**TASK INSTRUCTIONS:** The required result is a line count: how many lines in this data hold the word "Object". Give only that.

[DATA PROVIDED Boundary: Start]

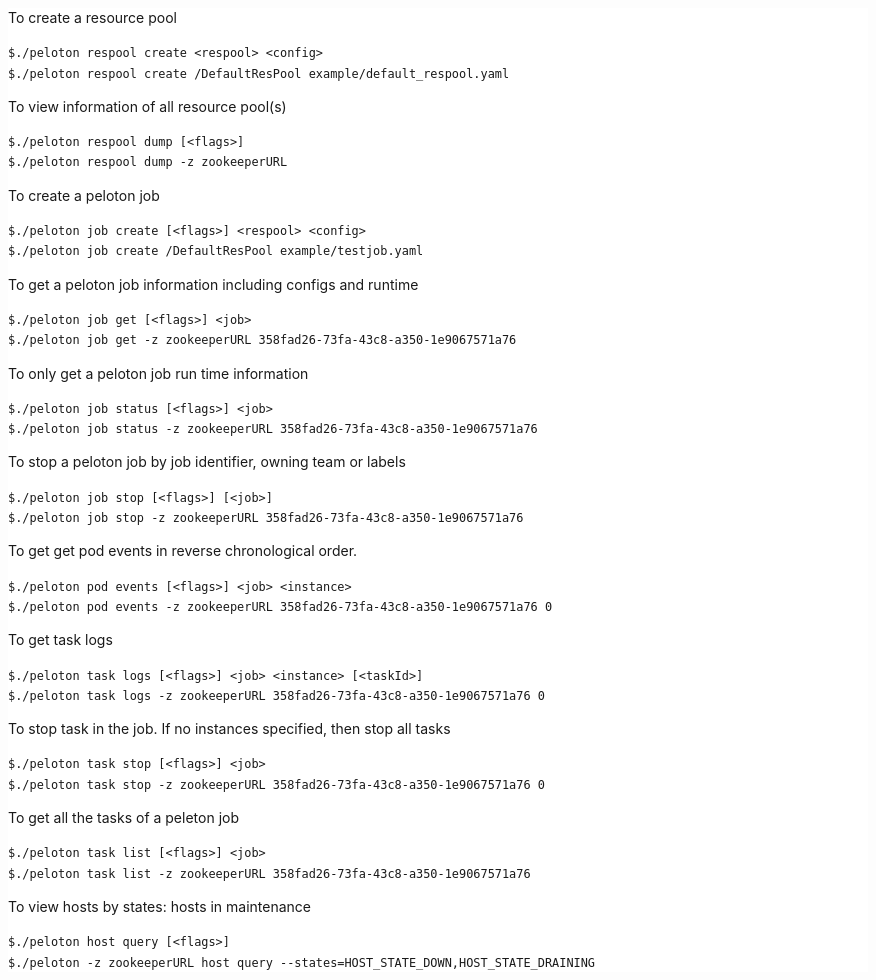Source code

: To create a resource pool
```
$./peloton respool create <respool> <config>
$./peloton respool create /DefaultResPool example/default_respool.yaml
```
To view information of all resource pool(s)
```
$./peloton respool dump [<flags>]
$./peloton respool dump -z zookeeperURL
```
To create a peloton job
```
$./peloton job create [<flags>] <respool> <config>
$./peloton job create /DefaultResPool example/testjob.yaml
```
To get a peloton job information including configs and runtime
```
$./peloton job get [<flags>] <job>
$./peloton job get -z zookeeperURL 358fad26-73fa-43c8-a350-1e9067571a76
```

To only get a peloton job run time information
```
$./peloton job status [<flags>] <job>
$./peloton job status -z zookeeperURL 358fad26-73fa-43c8-a350-1e9067571a76
```

To stop a peloton job by job identifier, owning team or labels
```
$./peloton job stop [<flags>] [<job>]
$./peloton job stop -z zookeeperURL 358fad26-73fa-43c8-a350-1e9067571a76
```

To get get pod events in reverse chronological order.
```
$./peloton pod events [<flags>] <job> <instance>
$./peloton pod events -z zookeeperURL 358fad26-73fa-43c8-a350-1e9067571a76 0
```

To get task logs
```
$./peloton task logs [<flags>] <job> <instance> [<taskId>]
$./peloton task logs -z zookeeperURL 358fad26-73fa-43c8-a350-1e9067571a76 0
```

To stop task in the job. If no instances specified, then stop all tasks
```
$./peloton task stop [<flags>] <job>
$./peloton task stop -z zookeeperURL 358fad26-73fa-43c8-a350-1e9067571a76 0
```

To get all the tasks of a peleton job
```
$./peloton task list [<flags>] <job>
$./peloton task list -z zookeeperURL 358fad26-73fa-43c8-a350-1e9067571a76
```

To view hosts by states:  hosts in maintenance
```
$./peloton host query [<flags>]
$./peloton -z zookeeperURL host query --states=HOST_STATE_DOWN,HOST_STATE_DRAINING
```
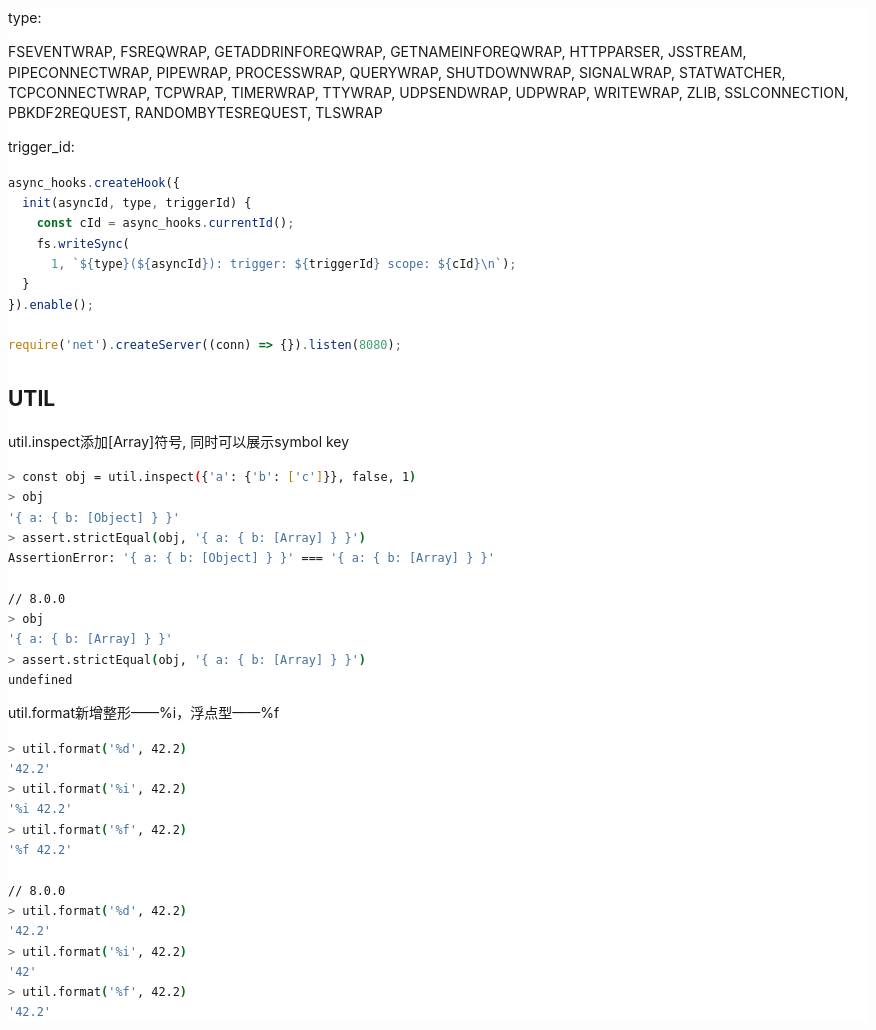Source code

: 
type:

FSEVENTWRAP, FSREQWRAP, GETADDRINFOREQWRAP, GETNAMEINFOREQWRAP, HTTPPARSER,
JSSTREAM, PIPECONNECTWRAP, PIPEWRAP, PROCESSWRAP, QUERYWRAP, SHUTDOWNWRAP,
SIGNALWRAP, STATWATCHER, TCPCONNECTWRAP, TCPWRAP, TIMERWRAP, TTYWRAP,
UDPSENDWRAP, UDPWRAP, WRITEWRAP, ZLIB, SSLCONNECTION, PBKDF2REQUEST,
RANDOMBYTESREQUEST, TLSWRAP


trigger_id:

```javascript
async_hooks.createHook({
  init(asyncId, type, triggerId) {
    const cId = async_hooks.currentId();
    fs.writeSync(
      1, `${type}(${asyncId}): trigger: ${triggerId} scope: ${cId}\n`);
  }
}).enable();

require('net').createServer((conn) => {}).listen(8080);
```

## UTIL

<div style="text-align: left;">util.inspect添加[Array]符号, 同时可以展示symbol key</div>

```sh
> const obj = util.inspect({'a': {'b': ['c']}}, false, 1)
> obj
'{ a: { b: [Object] } }'
> assert.strictEqual(obj, '{ a: { b: [Array] } }')
AssertionError: '{ a: { b: [Object] } }' === '{ a: { b: [Array] } }'

// 8.0.0
> obj
'{ a: { b: [Array] } }'
> assert.strictEqual(obj, '{ a: { b: [Array] } }')
undefined
```


<div style="text-align: left;">util.format新增整形——%i，浮点型——%f</div>

```sh
> util.format('%d', 42.2)
'42.2'
> util.format('%i', 42.2)
'%i 42.2'
> util.format('%f', 42.2)
'%f 42.2'

// 8.0.0
> util.format('%d', 42.2)
'42.2'
> util.format('%i', 42.2)
'42'
> util.format('%f', 42.2)
'42.2'
```
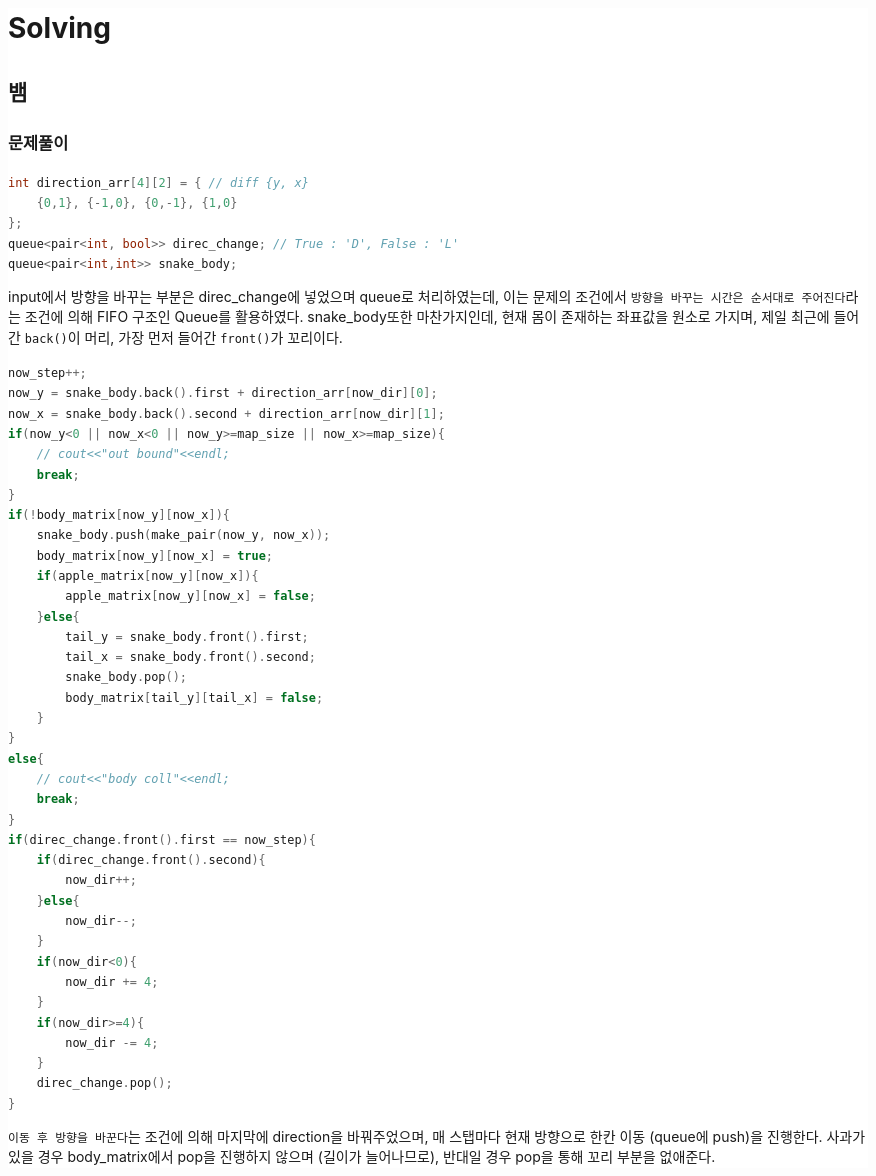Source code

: ﻿# Solving

## 뱀

### 문제풀이
```c
int direction_arr[4][2] = { // diff {y, x}
    {0,1}, {-1,0}, {0,-1}, {1,0}
};
queue<pair<int, bool>> direc_change; // True : 'D', False : 'L'
queue<pair<int,int>> snake_body;
```
input에서 방향을 바꾸는 부분은 direc_change에 넣었으며 queue로 처리하였는데, 이는 문제의 조건에서 `방향을 바꾸는 시간은 순서대로 주어진다`라는 조건에 의해 FIFO 구조인 Queue를 활용하였다. snake_body또한 마찬가지인데, 현재 몸이 존재하는 좌표값을 원소로 가지며, 제일 최근에 들어간 `back()`이 머리, 가장 먼저 들어간 `front()`가 꼬리이다.

```c
now_step++;
now_y = snake_body.back().first + direction_arr[now_dir][0];
now_x = snake_body.back().second + direction_arr[now_dir][1];
if(now_y<0 || now_x<0 || now_y>=map_size || now_x>=map_size){
    // cout<<"out bound"<<endl;
    break;
}
if(!body_matrix[now_y][now_x]){
    snake_body.push(make_pair(now_y, now_x));
    body_matrix[now_y][now_x] = true;
    if(apple_matrix[now_y][now_x]){
        apple_matrix[now_y][now_x] = false;
    }else{
        tail_y = snake_body.front().first;
        tail_x = snake_body.front().second;
        snake_body.pop();
        body_matrix[tail_y][tail_x] = false;
    }
}
else{
    // cout<<"body coll"<<endl;
    break;
}
if(direc_change.front().first == now_step){
    if(direc_change.front().second){
        now_dir++;
    }else{
        now_dir--;
    }
    if(now_dir<0){
        now_dir += 4;
    }
    if(now_dir>=4){
        now_dir -= 4;
    }
    direc_change.pop();
}
```
`이동 후 방향을 바꾼다`는 조건에 의해 마지막에 direction을 바꿔주었으며, 매 스탭마다 현재 방향으로 한칸 이동 (queue에 push)을 진행한다. 사과가 있을 경우 body_matrix에서 pop을 진행하지 않으며 (길이가 늘어나므로), 반대일 경우 pop을 통해 꼬리 부분을 없애준다.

[DATA PROVIDED Boundary: End]

**WRITTEN RESPONSE:** 2